BEGIN Task input

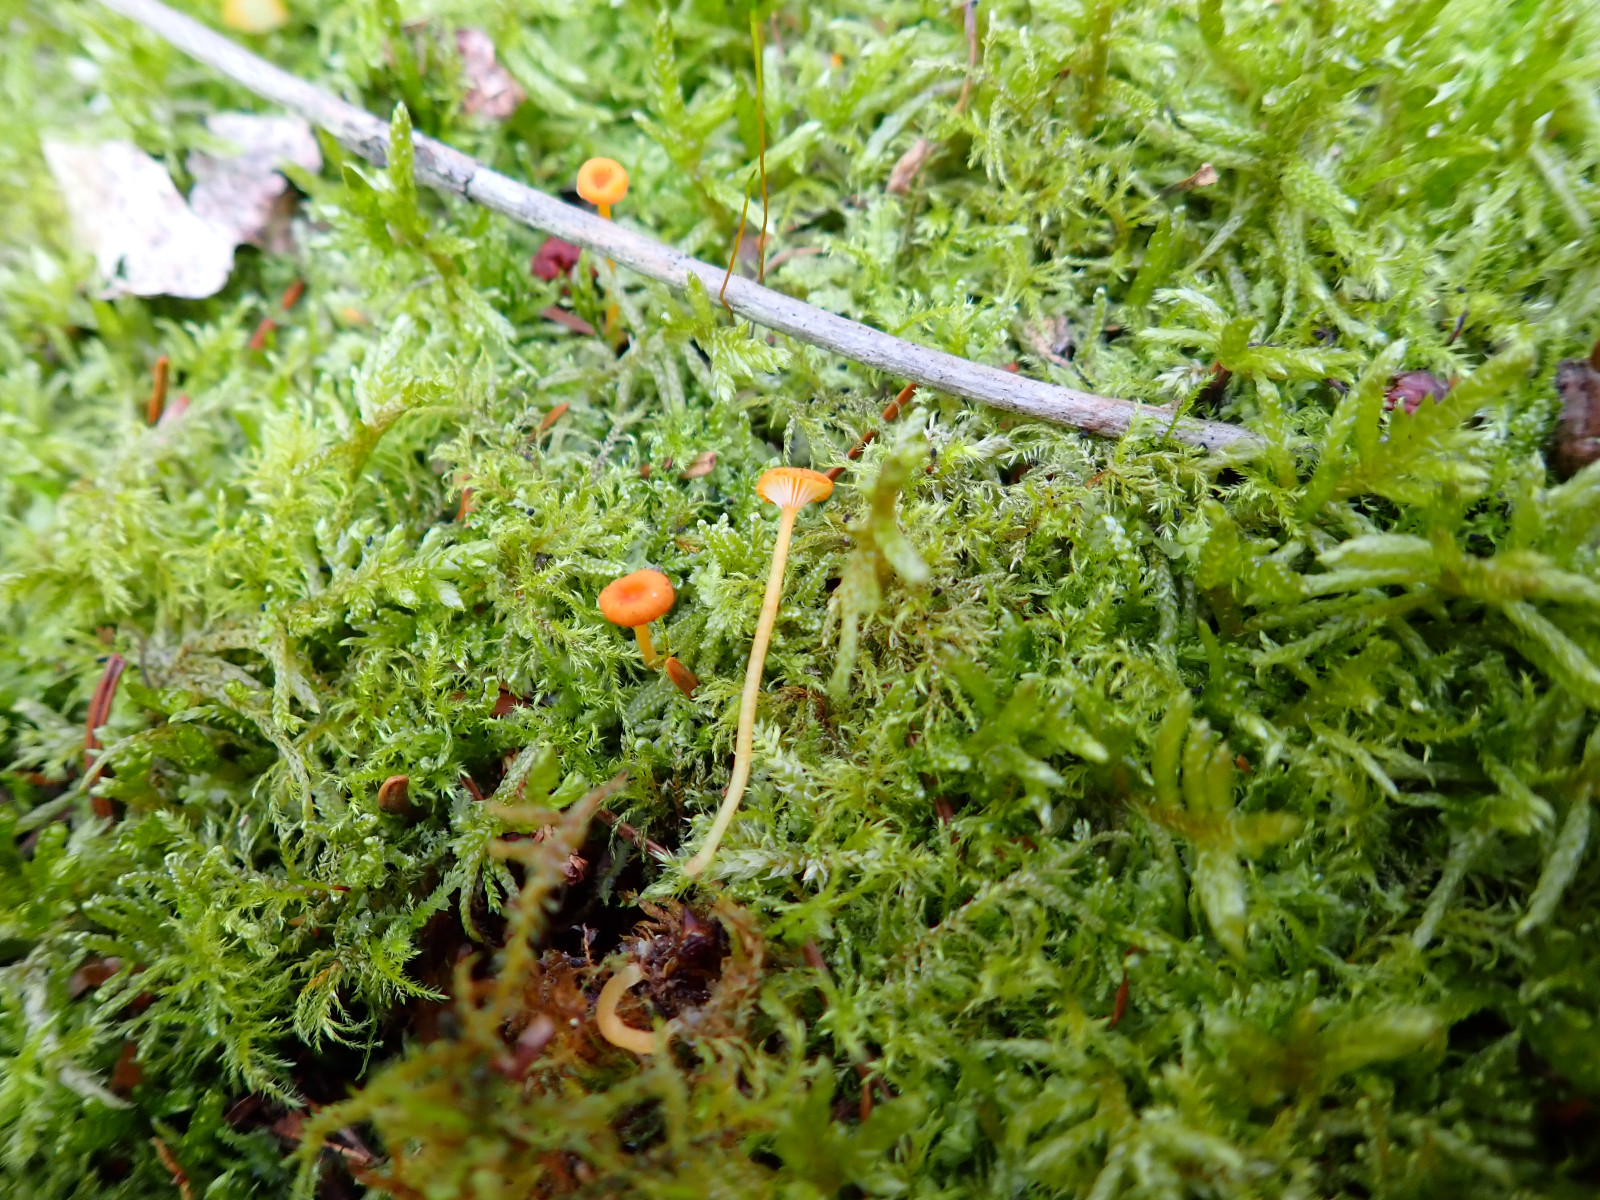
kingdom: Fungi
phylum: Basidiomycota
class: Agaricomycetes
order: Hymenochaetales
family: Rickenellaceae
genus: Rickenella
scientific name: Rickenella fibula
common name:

END Task input
BEGIN Task input

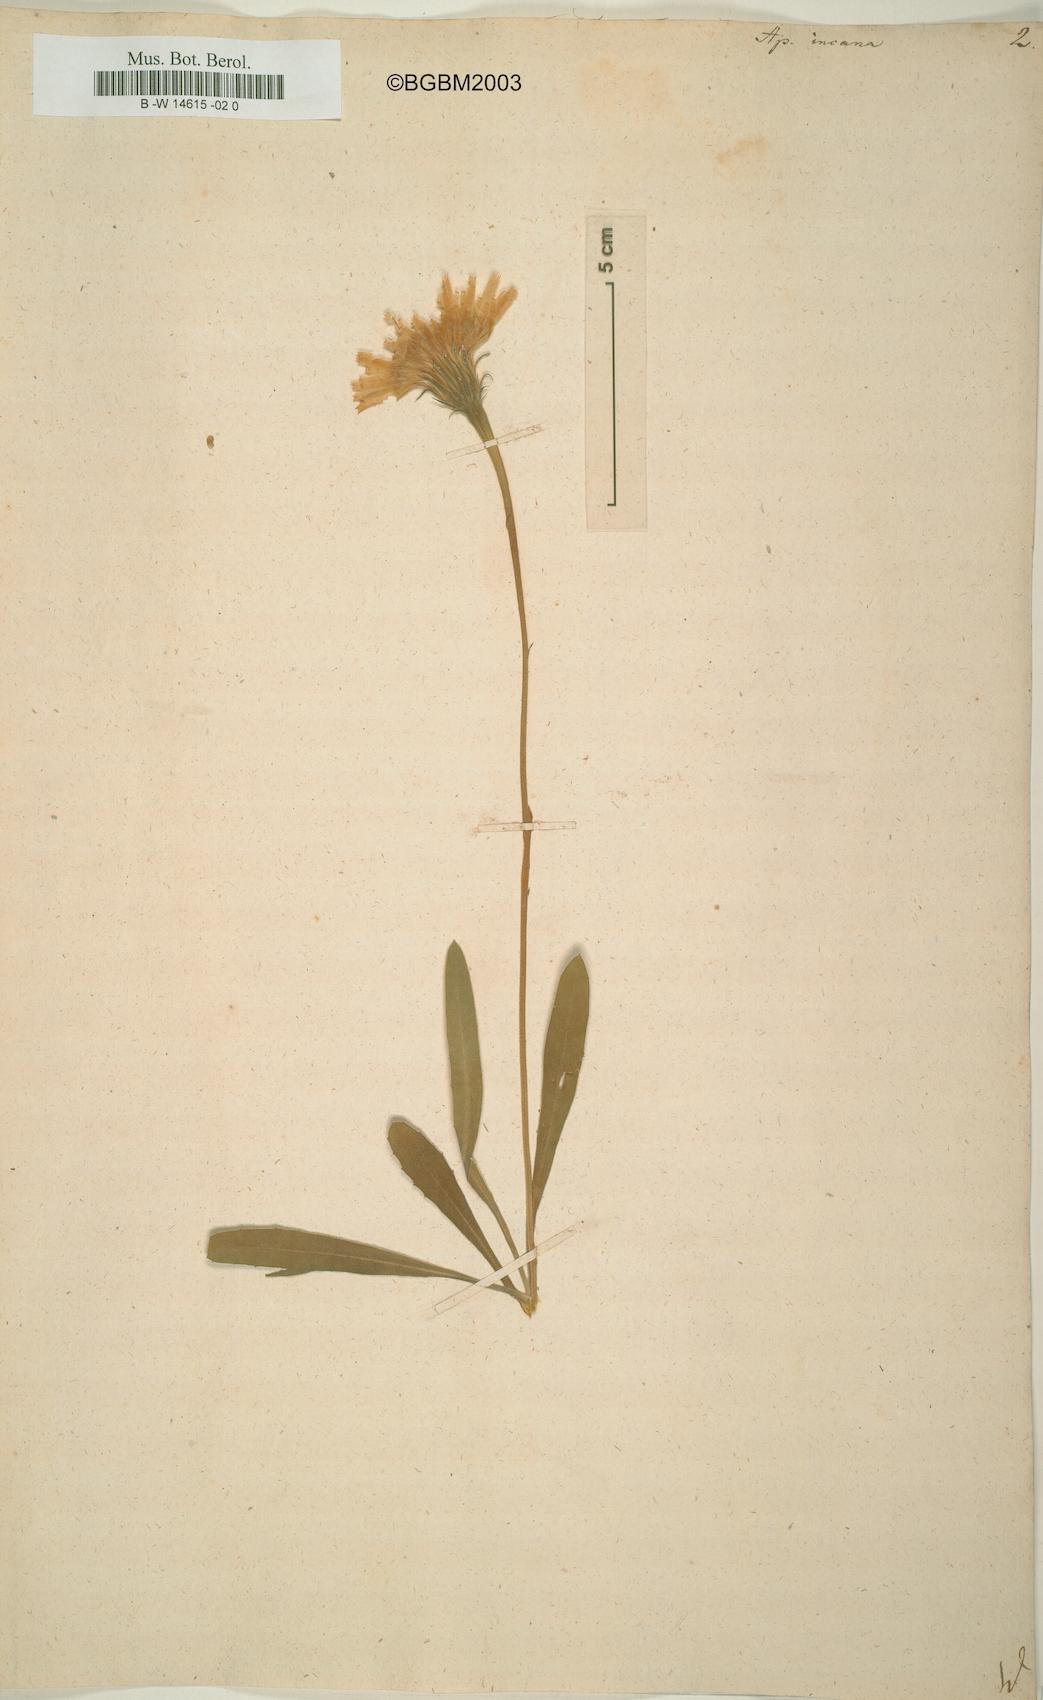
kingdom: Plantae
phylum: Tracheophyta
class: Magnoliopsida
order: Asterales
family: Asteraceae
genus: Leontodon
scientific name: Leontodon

END Task input

Return, unchanged, every line of the records from the one containing "kingdom: Fungi" down to the one containing "scientific name: Rickenella fibula", with both of those lines included.

kingdom: Fungi
phylum: Basidiomycota
class: Agaricomycetes
order: Hymenochaetales
family: Rickenellaceae
genus: Rickenella
scientific name: Rickenella fibula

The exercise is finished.